Form based authentication is not used by REST services. However, as noted above REST services are not meant to be called by the user, but by the application. The application needs to manage getting the authentication token. In my case I used cookies with JASPIC with OAuth 2.0 to connect to Google for authentication and simple HTTP Authentication for automated testing. I also used HTTP Header authentication via JASPIC for local testing as well (though the same approach can be performed in SiteMinder)

As per those examples, the authentication is managed on the client side (though SiteMinder or Google would store the authentication session on their end), there's nothing that can be done about that state, but it is not part of the REST service application.

Retrieval requests

Retrieval requests in REST are GET operations where a specific resource is requested and is cacheable. There is no need for server sessions because the request has everything it would need to retrieve the data: authentication and the URI.

Transaction scripts

As noted above, the client-side application itself calls the REST services along with the authentication that it manages on the client side as well.

What this means for REST services [if done correctly] is to take a single request to the REST server will contain everything that is needed for a single user operation that does everything that is needed in a single transaction, a Transaction Script is what the pattern is called.

This is done through a POST request usually, but others such as PUT can also be used.

A lot of contrived examples of REST (I myself did this) tried to follow as much of what has been defined in the HTTP protocol, after going through that I decided to be more pragmatic and left it to GET and POST only. The POST method does not even have to implement the POST-REDIRECT-GET pattern.

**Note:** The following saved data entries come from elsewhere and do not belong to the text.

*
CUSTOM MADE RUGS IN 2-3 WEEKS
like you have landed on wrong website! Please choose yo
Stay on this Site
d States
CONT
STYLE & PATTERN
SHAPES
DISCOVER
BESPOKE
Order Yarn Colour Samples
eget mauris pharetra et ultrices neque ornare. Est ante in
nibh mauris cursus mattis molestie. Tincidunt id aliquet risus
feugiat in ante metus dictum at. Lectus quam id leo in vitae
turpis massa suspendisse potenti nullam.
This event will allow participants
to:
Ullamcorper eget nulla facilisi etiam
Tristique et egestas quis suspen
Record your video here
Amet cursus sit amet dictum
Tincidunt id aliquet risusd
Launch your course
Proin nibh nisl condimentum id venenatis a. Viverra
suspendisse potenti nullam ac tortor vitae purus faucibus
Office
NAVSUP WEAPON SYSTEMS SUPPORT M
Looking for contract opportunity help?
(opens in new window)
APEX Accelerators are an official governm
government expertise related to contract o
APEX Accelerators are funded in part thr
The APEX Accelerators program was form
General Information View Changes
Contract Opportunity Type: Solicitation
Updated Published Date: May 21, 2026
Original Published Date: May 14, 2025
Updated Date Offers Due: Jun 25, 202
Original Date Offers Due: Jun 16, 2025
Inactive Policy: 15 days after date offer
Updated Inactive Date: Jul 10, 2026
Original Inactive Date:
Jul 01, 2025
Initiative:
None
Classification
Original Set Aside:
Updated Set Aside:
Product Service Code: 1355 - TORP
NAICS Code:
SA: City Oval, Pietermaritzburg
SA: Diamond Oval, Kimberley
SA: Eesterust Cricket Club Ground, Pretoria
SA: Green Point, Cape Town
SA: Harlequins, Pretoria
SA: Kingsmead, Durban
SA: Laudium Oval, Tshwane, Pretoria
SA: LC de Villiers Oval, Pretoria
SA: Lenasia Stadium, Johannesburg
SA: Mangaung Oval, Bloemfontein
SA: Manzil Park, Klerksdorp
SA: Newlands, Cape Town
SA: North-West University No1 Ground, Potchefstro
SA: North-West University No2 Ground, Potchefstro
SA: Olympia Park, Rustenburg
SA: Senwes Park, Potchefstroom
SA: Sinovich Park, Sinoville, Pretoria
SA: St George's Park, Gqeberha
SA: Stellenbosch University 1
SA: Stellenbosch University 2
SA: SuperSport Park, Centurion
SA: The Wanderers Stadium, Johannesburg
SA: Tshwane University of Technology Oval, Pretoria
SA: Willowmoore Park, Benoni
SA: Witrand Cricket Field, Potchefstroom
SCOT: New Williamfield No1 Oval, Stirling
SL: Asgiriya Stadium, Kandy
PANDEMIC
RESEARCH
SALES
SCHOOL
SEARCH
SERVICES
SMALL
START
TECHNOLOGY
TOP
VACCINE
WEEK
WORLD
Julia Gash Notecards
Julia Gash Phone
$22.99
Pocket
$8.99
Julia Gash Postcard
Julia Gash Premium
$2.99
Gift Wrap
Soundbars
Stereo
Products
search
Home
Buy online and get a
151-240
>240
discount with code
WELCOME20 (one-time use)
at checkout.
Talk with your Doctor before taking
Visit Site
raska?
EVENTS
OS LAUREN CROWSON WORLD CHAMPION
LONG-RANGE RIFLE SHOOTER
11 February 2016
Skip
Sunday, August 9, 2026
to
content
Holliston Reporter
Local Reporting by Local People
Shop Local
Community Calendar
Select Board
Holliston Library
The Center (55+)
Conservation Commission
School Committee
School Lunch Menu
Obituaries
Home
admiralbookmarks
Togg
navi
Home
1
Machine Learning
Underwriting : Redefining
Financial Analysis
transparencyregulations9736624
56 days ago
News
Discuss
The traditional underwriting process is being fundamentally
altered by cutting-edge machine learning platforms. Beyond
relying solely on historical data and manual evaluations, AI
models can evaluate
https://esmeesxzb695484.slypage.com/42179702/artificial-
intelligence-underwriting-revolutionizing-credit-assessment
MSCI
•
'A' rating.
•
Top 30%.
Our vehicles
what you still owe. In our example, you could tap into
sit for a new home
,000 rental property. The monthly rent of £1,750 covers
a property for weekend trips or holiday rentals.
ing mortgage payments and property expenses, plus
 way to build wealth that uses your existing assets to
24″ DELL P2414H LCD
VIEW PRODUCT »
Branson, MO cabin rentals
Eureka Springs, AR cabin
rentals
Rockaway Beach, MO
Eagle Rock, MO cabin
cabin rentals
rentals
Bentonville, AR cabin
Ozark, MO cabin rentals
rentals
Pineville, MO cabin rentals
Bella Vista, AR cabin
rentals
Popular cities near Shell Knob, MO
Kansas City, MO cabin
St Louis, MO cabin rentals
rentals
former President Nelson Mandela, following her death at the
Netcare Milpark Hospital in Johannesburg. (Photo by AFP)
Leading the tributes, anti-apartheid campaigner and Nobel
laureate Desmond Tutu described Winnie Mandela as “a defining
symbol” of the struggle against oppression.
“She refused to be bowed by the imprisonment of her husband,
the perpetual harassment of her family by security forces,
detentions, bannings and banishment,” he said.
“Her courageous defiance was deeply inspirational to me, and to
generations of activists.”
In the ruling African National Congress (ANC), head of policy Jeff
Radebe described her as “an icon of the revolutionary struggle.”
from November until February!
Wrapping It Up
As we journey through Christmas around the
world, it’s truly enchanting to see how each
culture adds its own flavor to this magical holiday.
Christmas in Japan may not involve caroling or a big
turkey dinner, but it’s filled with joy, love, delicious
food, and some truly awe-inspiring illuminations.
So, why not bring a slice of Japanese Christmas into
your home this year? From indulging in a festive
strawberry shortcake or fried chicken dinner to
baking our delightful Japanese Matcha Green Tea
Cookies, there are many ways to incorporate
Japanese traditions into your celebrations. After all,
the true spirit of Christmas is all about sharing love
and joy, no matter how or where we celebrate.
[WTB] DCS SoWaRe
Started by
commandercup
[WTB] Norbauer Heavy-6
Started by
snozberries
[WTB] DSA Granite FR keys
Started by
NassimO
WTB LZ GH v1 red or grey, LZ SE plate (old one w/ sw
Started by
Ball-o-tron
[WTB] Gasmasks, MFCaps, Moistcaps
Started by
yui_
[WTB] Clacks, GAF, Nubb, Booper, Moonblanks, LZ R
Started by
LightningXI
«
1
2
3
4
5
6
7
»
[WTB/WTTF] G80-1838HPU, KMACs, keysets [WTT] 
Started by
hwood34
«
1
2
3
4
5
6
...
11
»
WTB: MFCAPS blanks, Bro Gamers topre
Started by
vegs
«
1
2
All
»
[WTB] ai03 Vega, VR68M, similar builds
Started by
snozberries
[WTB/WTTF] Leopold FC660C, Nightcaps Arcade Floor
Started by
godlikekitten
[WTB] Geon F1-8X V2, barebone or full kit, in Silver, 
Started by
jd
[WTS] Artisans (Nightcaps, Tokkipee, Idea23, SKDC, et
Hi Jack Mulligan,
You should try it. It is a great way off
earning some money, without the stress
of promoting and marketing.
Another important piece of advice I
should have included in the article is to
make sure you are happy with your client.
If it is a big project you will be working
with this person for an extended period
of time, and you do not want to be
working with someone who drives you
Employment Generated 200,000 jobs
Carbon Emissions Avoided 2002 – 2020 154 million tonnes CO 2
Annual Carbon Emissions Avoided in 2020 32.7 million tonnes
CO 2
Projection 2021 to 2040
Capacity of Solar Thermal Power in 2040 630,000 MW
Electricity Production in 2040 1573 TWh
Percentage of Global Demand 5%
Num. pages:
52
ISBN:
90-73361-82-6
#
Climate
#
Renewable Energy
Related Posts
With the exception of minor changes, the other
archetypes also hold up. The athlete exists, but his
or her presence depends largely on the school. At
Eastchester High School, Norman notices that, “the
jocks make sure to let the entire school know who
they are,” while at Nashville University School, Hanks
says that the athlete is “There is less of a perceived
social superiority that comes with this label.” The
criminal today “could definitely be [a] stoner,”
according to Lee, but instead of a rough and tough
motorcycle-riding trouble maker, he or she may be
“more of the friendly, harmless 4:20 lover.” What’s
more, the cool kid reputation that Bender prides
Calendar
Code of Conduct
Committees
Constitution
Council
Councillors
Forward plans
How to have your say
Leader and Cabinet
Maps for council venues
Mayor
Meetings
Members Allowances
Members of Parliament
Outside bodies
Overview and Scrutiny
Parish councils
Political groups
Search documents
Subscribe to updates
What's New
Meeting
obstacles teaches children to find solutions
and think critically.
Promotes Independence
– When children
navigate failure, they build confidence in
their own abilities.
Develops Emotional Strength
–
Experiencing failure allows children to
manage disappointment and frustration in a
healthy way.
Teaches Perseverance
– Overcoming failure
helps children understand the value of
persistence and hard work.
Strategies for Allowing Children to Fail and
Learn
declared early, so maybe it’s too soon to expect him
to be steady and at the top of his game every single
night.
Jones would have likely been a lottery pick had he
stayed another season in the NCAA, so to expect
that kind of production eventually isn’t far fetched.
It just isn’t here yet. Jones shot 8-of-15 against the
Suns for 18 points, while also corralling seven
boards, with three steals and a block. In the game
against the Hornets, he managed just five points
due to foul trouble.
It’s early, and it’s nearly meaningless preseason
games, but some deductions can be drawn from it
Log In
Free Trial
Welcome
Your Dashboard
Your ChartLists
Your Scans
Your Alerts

Regardless though, as I had noted above, the client-side application will be the one calling the service and it will only call the POST request with all the data when it needs to (not every time). This prevents constant requests to the server.

Polling

Though REST can be used for polling as well, I won't recommend it unless you have to use it because of browser compatibility. For that I would use WebSockets which I had designed an API contract for as well. Another alternative for older browsers is CometD.

Answer 5

You are absolutely right, supporting completely stateless interactions with the server does put an additional burden on the client. However, if you consider scaling an application, the computation power of the clients is directly proportional to the number of clients. Therefore scaling to high numbers of clients is much more feasible.

As soon as you put a tiny bit of responsibility on the server to manage some information related to a specific client's interactions, that burden can quickly grow to consume the server.

It's a trade off.

Answer 6

REST is stateless and doesn’t maintain any states between the requests. Client cookies / headers are set to maintain the user state like authentication. Say Client username/password are validated by third part authentication mechanism – 2nd level OTP gerneation etc. Once user get authenticated – headers /cookies comes to rest service end point exposed and we can assume user as auth since user is coming with valid headers/cookies. Now certain info of user like IP is either maintained in the cache and after that if request is coming from same Ip (mac address) for listed resources User is allowed. And cache is maintained for some particular time which get invalidated once time lapses. So either cache can be used or DB entries can be used to persist info b/w the requests.